Al Brophy at the Faculty Lounge and
Karen Tani at the Legal History Blog recently commented on John Orth's recent
"'The Release of Energy': Reflections on a Legal History Trope". The trope originates with J. Willard Hurst, "the dean of American legal historians" and also
early environmental historian, who used the phrase to describe the pro-development slant of American law in the nineteenth century. Among the legal changes of the period:
Property, once conceived in patrimonial and static terms, came to be seen as a dynamic asset to be exploited, leading to pro-productive rules favoring prior appropriation of water and fugitive minerals such as oil and natural gas, the refusal to recognise easements for light and air, and the abandonment of traditional restraints in the law of waste.

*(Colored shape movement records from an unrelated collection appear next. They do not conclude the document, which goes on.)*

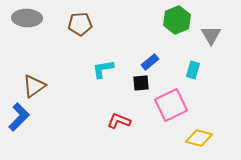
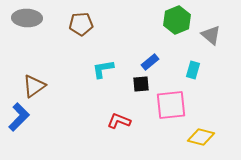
brown pentagon: moved 1 px right
gray triangle: rotated 20 degrees counterclockwise
black square: moved 1 px down
pink square: rotated 20 degrees clockwise
yellow diamond: moved 2 px right, 1 px up
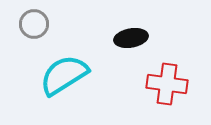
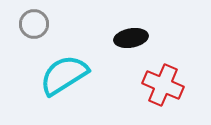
red cross: moved 4 px left, 1 px down; rotated 15 degrees clockwise
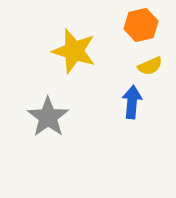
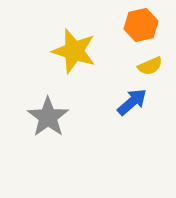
blue arrow: rotated 44 degrees clockwise
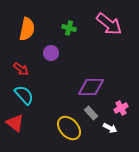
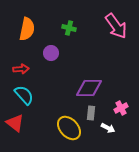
pink arrow: moved 7 px right, 2 px down; rotated 16 degrees clockwise
red arrow: rotated 42 degrees counterclockwise
purple diamond: moved 2 px left, 1 px down
gray rectangle: rotated 48 degrees clockwise
white arrow: moved 2 px left
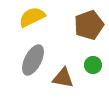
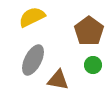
brown pentagon: moved 6 px down; rotated 16 degrees counterclockwise
brown triangle: moved 5 px left, 2 px down
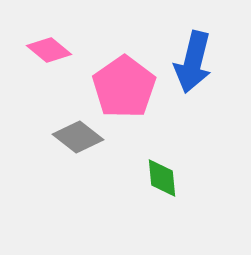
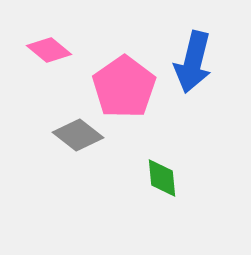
gray diamond: moved 2 px up
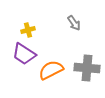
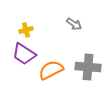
gray arrow: moved 1 px down; rotated 21 degrees counterclockwise
yellow cross: moved 2 px left
gray cross: moved 1 px right, 1 px up
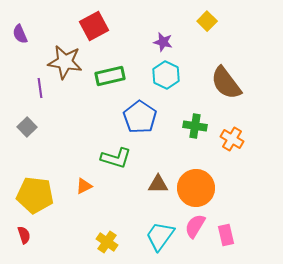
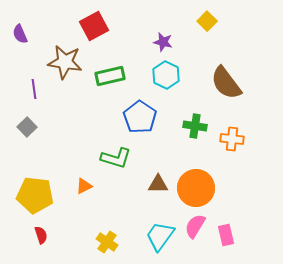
purple line: moved 6 px left, 1 px down
orange cross: rotated 25 degrees counterclockwise
red semicircle: moved 17 px right
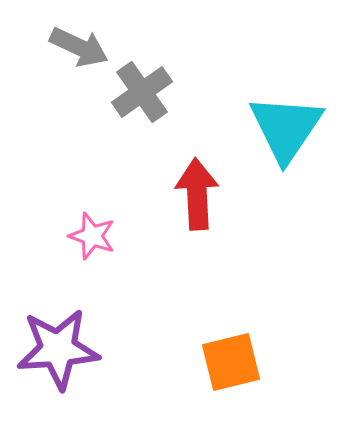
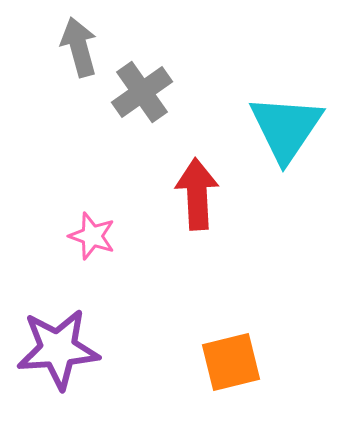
gray arrow: rotated 130 degrees counterclockwise
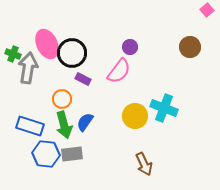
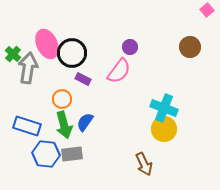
green cross: rotated 21 degrees clockwise
yellow circle: moved 29 px right, 13 px down
blue rectangle: moved 3 px left
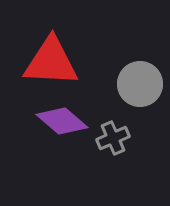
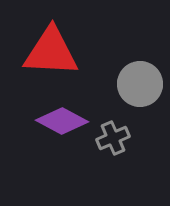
red triangle: moved 10 px up
purple diamond: rotated 12 degrees counterclockwise
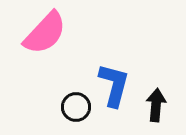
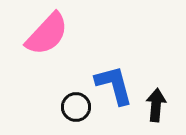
pink semicircle: moved 2 px right, 1 px down
blue L-shape: rotated 30 degrees counterclockwise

Orth goes on to doubt the utility of the phrase:
I will venture to say that I find the ‘release of energy’ to be an unhelpful trope in legal history. As the American story makes plain, energy can be released by repealing statutes or by adopting them. It can be released by legislatures or by courts. It can be released by changing the law or by leaving it unchanged. To the extent that it means ‘the power to make contracts freely’, it may be no more than a polite expression for laissez-faire. To the extent that it means ‘placing the nation’s natural wealth at the people’s disposal’, it may be simply a euphemism for Gilded Age corporate giveaways.